» **What the exercise asks**: Locate each line in the entries below that contains the word "noche" and copy those lines. The match is case-sensitive.

Available records START

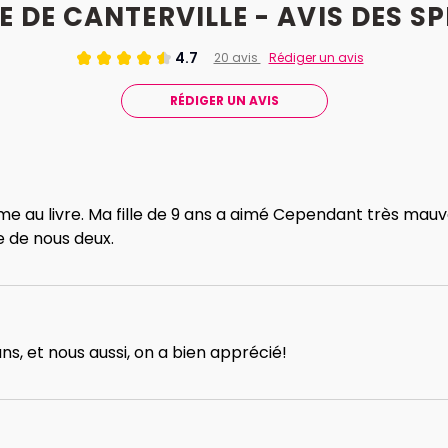
E DE CANTERVILLE - AVIS
DES
SP
4.7
20 avis
Rédiger un avis
RÉDIGER UN AVIS
me au livre. Ma fille de 9 ans a aimé Cependant très mauva
e de nous deux.
ans, et nous aussi, on a bien apprécié!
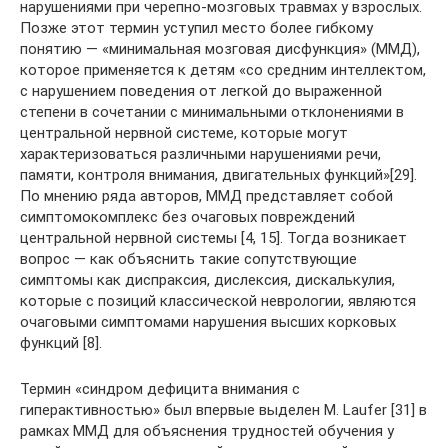
нарушениями при черепно-мозговых травмах у взрослых.
Позже этот термин уступил место более гибкому
понятию — «минимальная мозговая дисфункция» (ММД),
которое применяется к детям «со средним интеллектом,
с нарушением поведения от легкой до выраженной
степени в сочетании с минимальными отклонениями в
центральной нервной системе, которые могут
характеризоваться различными нарушениями речи,
памяти, контроля внимания, двигательных функций»[29].
По мнению ряда авторов, ММД представляет собой
симптомокомплекс без очаговых повреждений
центральной нервной системы [4, 15]. Тогда возникает
вопрос — как объяснить такие сопутствующие
симптомы как диспраксия, дислексия, дискалькулия,
которые с позиций классической неврологии, являются
очаговыми симптомами нарушения высших корковых
функций [8].
Термин «синдром дефицита внимания с
гиперактивностью» был впервые выделен M. Laufer [31] в
рамках ММД для объяснения трудностей обучения у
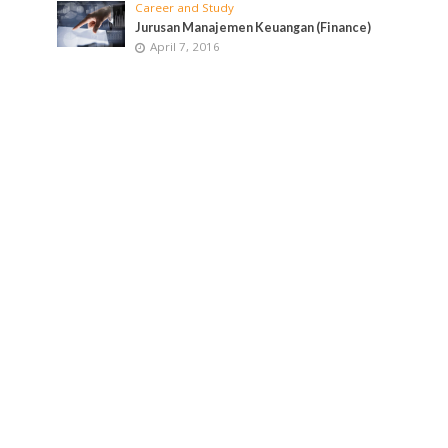
Career and Study
Jurusan Manajemen Keuangan (Finance)
April 7, 2016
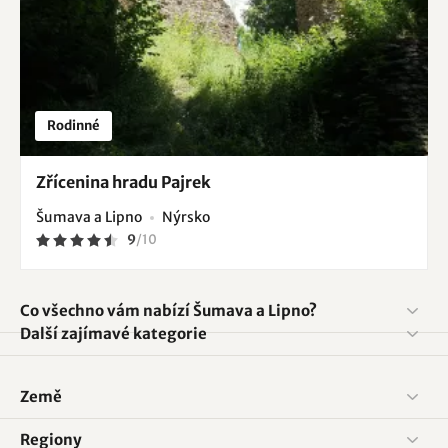
Rodinné
Zřícenina hradu Pajrek
Šumava a Lipno
Nýrsko
9
/
10
Co všechno vám nabízí Šumava a Lipno?
Další zajímavé kategorie
Země
Regiony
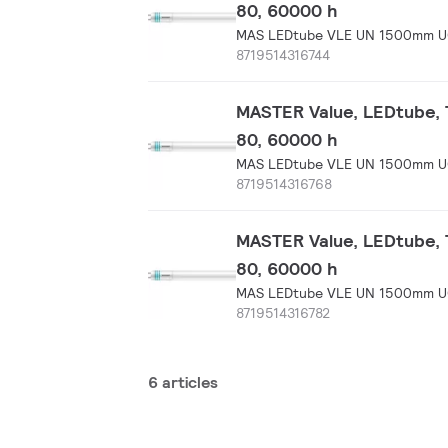
80, 60000 h
MAS LEDtube VLE UN 1500mm 
8719514316744
MASTER Value, LEDtube, T
80, 60000 h
MAS LEDtube VLE UN 1500mm 
8719514316768
MASTER Value, LEDtube, T
80, 60000 h
MAS LEDtube VLE UN 1500mm 
8719514316782
6 articles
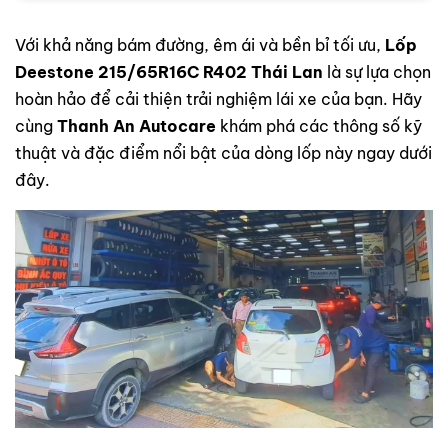
Với khả năng bám đường, êm ái và bền bỉ tối ưu,
Lốp
Deestone 215/65R16C R402 Thái Lan
là sự lựa chọn
hoàn hảo để cải thiện trải nghiệm lái xe của bạn. Hãy
cùng
Thanh An Autocare
khám phá các thông số kỹ
thuật và đặc điểm nổi bật của dòng lốp này ngay dưới
đây.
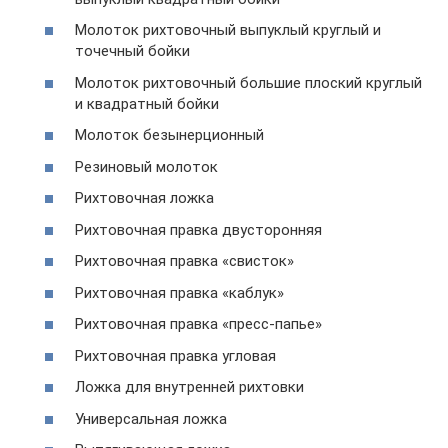
Молоток рихтовочный выпуклый круглый и
точечный бойки
Молоток рихтовочный большие плоский круглый
и квадратный бойки
Молоток безынерционный
Резиновый молоток
Рихтовочная ложка
Рихтовочная правка двусторонняя
Рихтовочная правка «свисток»
Рихтовочная правка «каблук»
Рихтовочная правка «пресс-папье»
Рихтовочная правка угловая
Ложка для внутренней рихтовки
Универсальная ложка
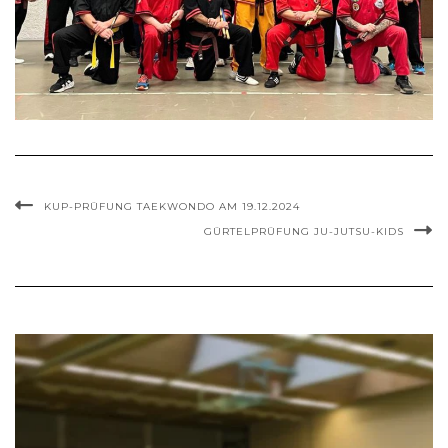
KUP-PRÜFUNG TAEKWONDO AM 19.12.2024
GÜRTELPRÜFUNG JU-JUTSU-KIDS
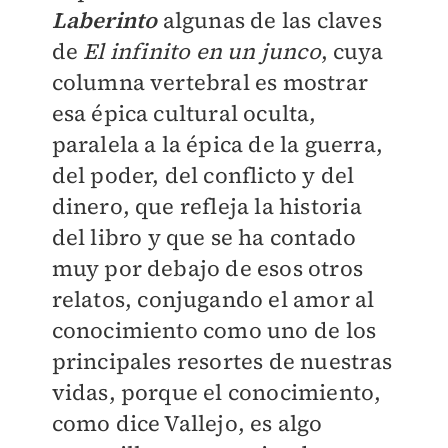
Laberinto
algunas de las claves
de
El infinito en un junco
, cuya
columna vertebral es mostrar
esa épica cultural oculta,
paralela a la épica de la guerra,
del poder, del conflicto y del
dinero, que refleja la historia
del libro y que se ha contado
muy por debajo de esos otros
relatos, conjugando el amor al
conocimiento como uno de los
principales resortes de nuestras
vidas, porque el conocimiento,
como dice Vallejo, es algo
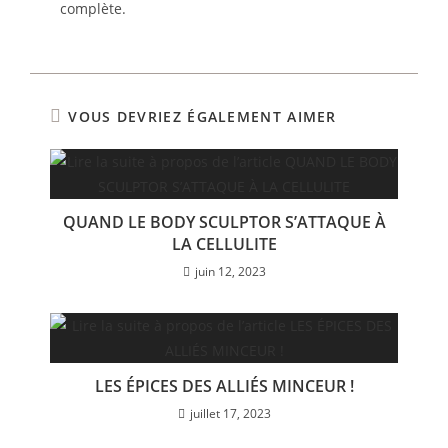
complète.
VOUS DEVRIEZ ÉGALEMENT AIMER
QUAND LE BODY SCULPTOR S’ATTAQUE À
LA CELLULITE
juin 12, 2023
LES ÉPICES DES ALLIÉS MINCEUR !
juillet 17, 2023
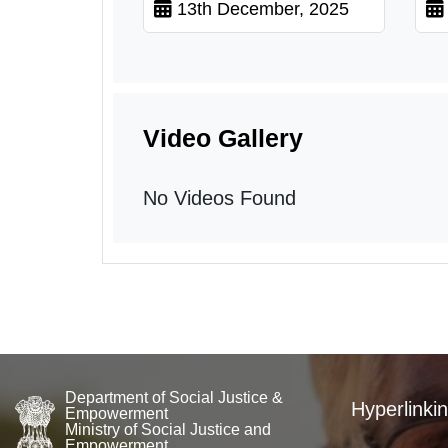
13th December, 2025
Video Gallery
No Videos Found
Department of Social Justice &
Hyperlinkin
Empowerment
Ministry of Social Justice and
Empowerment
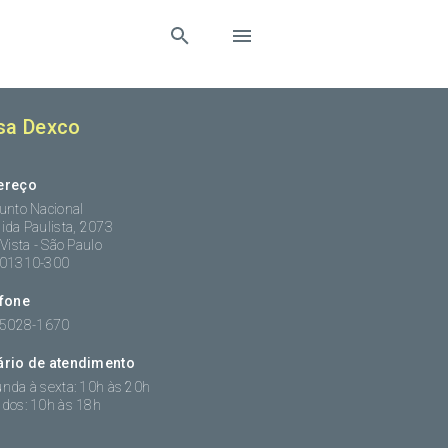
sa Dexco
ereço
unto Nacional
ida Paulista, 2073
 Vista - São Paulo
:01310-300
efone
 5028-1670
ário de atendimento
nda à sexta: 10h às 20h
dos: 10h às 18h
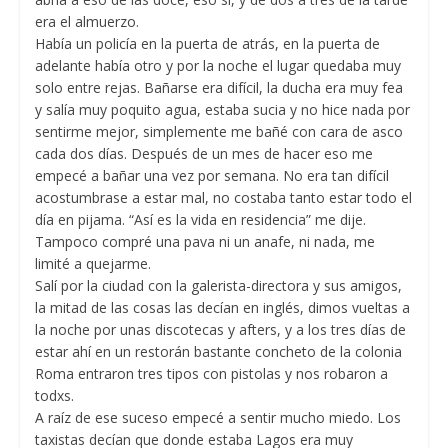
era el almuerzo.
Había un policía en la puerta de atrás, en la puerta de
adelante había otro y por la noche el lugar quedaba muy
solo entre rejas. Bañarse era difícil, la ducha era muy fea
y salía muy poquito agua, estaba sucia y no hice nada por
sentirme mejor, simplemente me bañé con cara de asco
cada dos días. Después de un mes de hacer eso me
empecé a bañar una vez por semana. No era tan difícil
acostumbrase a estar mal, no costaba tanto estar todo el
día en pijama. “Así es la vida en residencia” me dije.
Tampoco compré una pava ni un anafe, ni nada, me
limité a quejarme.
Salí por la ciudad con la galerista-directora y sus amigos,
la mitad de las cosas las decían en inglés, dimos vueltas a
la noche por unas discotecas y afters, y a los tres días de
estar ahí en un restorán bastante concheto de la colonia
Roma entraron tres tipos con pistolas y nos robaron a
todxs.
A raíz de ese suceso empecé a sentir mucho miedo. Los
taxistas decían que donde estaba Lagos era muy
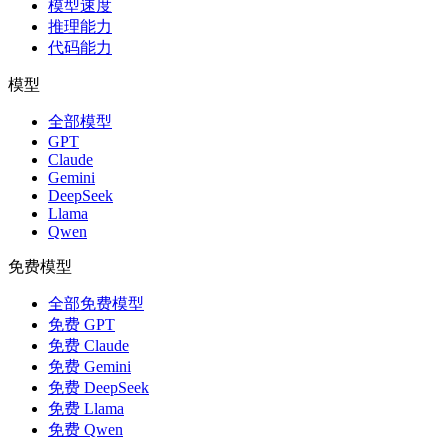
模型速度
推理能力
代码能力
模型
全部模型
GPT
Claude
Gemini
DeepSeek
Llama
Qwen
免费模型
全部免费模型
免费 GPT
免费 Claude
免费 Gemini
免费 DeepSeek
免费 Llama
免费 Qwen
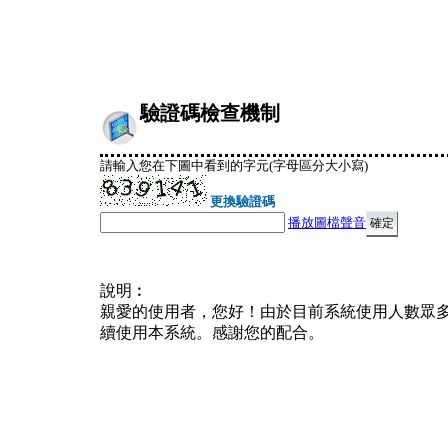
驗證碼檢查機制
請輸入您在下圖中看到的字元(字母區分大小寫)
更換驗證碼
播放圖檔聲音
說明︰
親愛的使用者，您好！由於目前系統使用人數眾
續使用本系統。感謝您的配合。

Available records END

» **Expected answer**:
adelante había otro y por la noche el lugar quedaba muy
la noche por unas discotecas y afters, y a los tres días de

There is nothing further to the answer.